The air up there: Vikings' seven-footer sees success for Western basketball
Jan. 16, 2010
BELLINGHAM, Wash. -
by Ben Fletcher, Sports Desk - THE BELLINGHAM HERALD
Most people rarely sniff this altitude, save when they're standing on wobbly chair, hanging a picture or putting that box of holiday decorations back up in the garage rafters.
But Dave Vanderjagt lives life at 7-feet - 24-7. The view's different up there, too.
"If anyone's balding, then I'll know about it," joked Vanderjagt, who displayed a pretty good sense of humor during a recent phone interview.
Of course, the more practical use for Vanderjagt's physical gifts involves playing basketball for the 19th-ranked Western Washington University men's team, which boasts a 15-2 record, including a 2-1 Great Northwest Athletic Conference mark, entering a 7 p.m. home game against Alaska Fairbanks on Saturday, Jan. 16.
Even before he reached the Western campus prior to his junior season after transferring from the University of Montana, Vikings coach Brad Jackson had to have been giddy with visions of Vanderjagt's big body and lengthy limbs clogging up the interior, blocking shots, rebounding and providing a scoring spark.
At 7 feet, Vanderjagt is Western's tallest player - ever.
He'd probably rather be known, though, as ably filling out the Vikings' starting line up after an injury ended Michael Duty's season after just a few games.
Vanderjagt, now a senior center, easily leads the team in blocks with 21, shoots 78.3 percent from the free-throw line and is averaging 6.5 points and 4.2 rebounds per game in 20-1/2 minutes per game.
"I don't know. I guess it's different to what everybody else sees," Vanderjagt said of his unique perspective. "It's kind of nice in basketball, because I can see over everybody else and pretty much see everything."
On the court, the native of Townsville, Australia, looks tall.
Off the court and away from players like teammate Zach Bruce, who stands a healthy 6-8, Vanderjagt is impossible to ignore.
A typical day in the life of this 7-footer?
"Everybody notices me, and I definitely stick out in a crowd," he said.
The on-court pluses?
"It helps me get my shot off over guys," he said.
"My girlfriend can't lose me when we go somewhere."
Vanderjagt said high heels serve as the great equalizer for his 5-6 girlfriend.
Footwear, however, isn't so easy to come by for the 7-footer.

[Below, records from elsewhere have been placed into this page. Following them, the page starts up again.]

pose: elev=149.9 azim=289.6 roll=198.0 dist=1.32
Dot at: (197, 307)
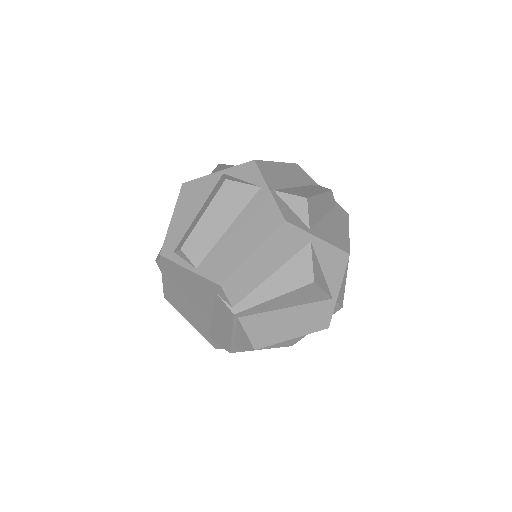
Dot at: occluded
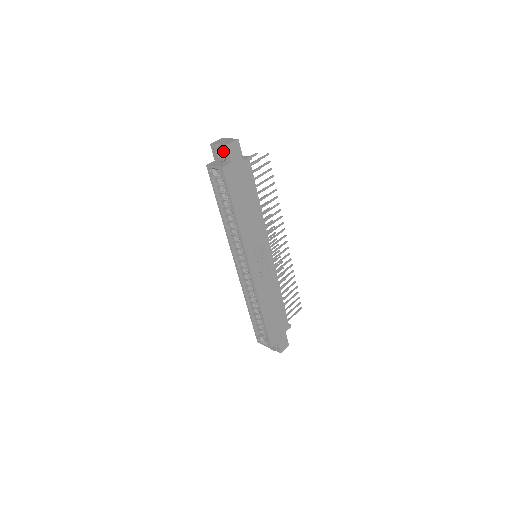
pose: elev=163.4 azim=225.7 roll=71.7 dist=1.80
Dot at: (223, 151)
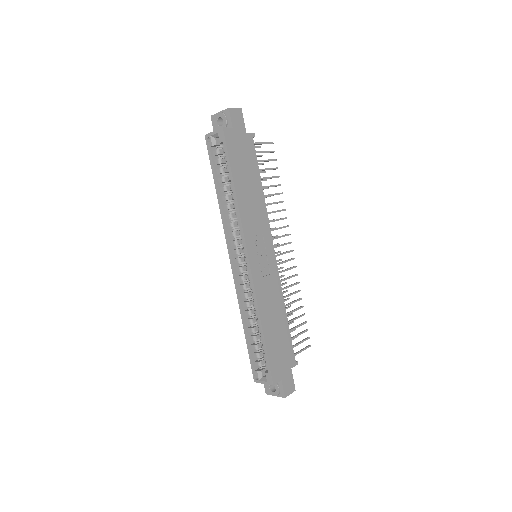
Dot at: (224, 116)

The size-17 basketball kicks he gets from his coach go with the basketball gear that he said he usually wears. For other shoes, it's online at Web sites like eBay.
Basically, Vanderjagt can't normally just walk into a store to shop for clothing apparel, but that's not the biggest inconvenience to being so tall.
"It makes it tough buying jeans, but the worst thing is flying actually," Vanderjagt said. "If I don't get the exit row, it's the most uncomfortable experience of my life. My knees are up around my neck at all times."
At least every concert he attends comes with a perfect view of the stage.
"It's good for me, I don't know about the people behind me," he said.
Vanderjagt knew early on he'd be taller than most, and thereby destined to be called upon to hang pictures and other stuff in high places.
His dad is 6-8, while his mom is 5-10.
"Yeah, yeah, I'm the man for that sort of stuff," Vanderjagt said. "But it's good at home because my dad is tall, too, so my mom's not calling on me too much."
Basketball was an early calling, too. His dad played professionally in Australia, and his brother Greg, who also measures in at 7-feet tall, also plays professionally. Vanderjagt's sister plays basketball at the University of Wyoming, too.
Back home, Vanderjagt was no slouch, either. A premiere high school player, his list of accomplishments is lengthy and includes being selected to the 2004 Australian U-19 Youth Olympic Team, which won a gold medal.
Vanderjagt, a general studies major, hopes to return to Australia - "Where I'm from, it's hot and it's tropical. It's beautiful." - and follow his father and brother's footsteps by playing professional ball.
But first, he has unfinished business to attend to here at Western, where the men's basketball team has been picking up victories at a scorching pace.
"I just want to finish out this year with a national championship," Vanderjagt said. "That's the main goal right now."
And as a player, he continues to do what he can to reach that goal.
"I think I've been getting better every game, just getting more confident in myself and doing the things I know I'm able to do," Vanderjagt said. "Hopefully I can continue to get better."
Plus, a national championship would be a pretty sweet title to go along with the distinction as being the tallest player to ever don a Vikings' basketball uniform.
Unfortunately, that's it. Reaching 7-feet, though in fairly exclusive company, didn't come with any kind of membership in a ritzy club with exciting perks.
"No I wish," Vanderjagt said. "I've been pushing for a disabled sticker so I can get the nice parking spot."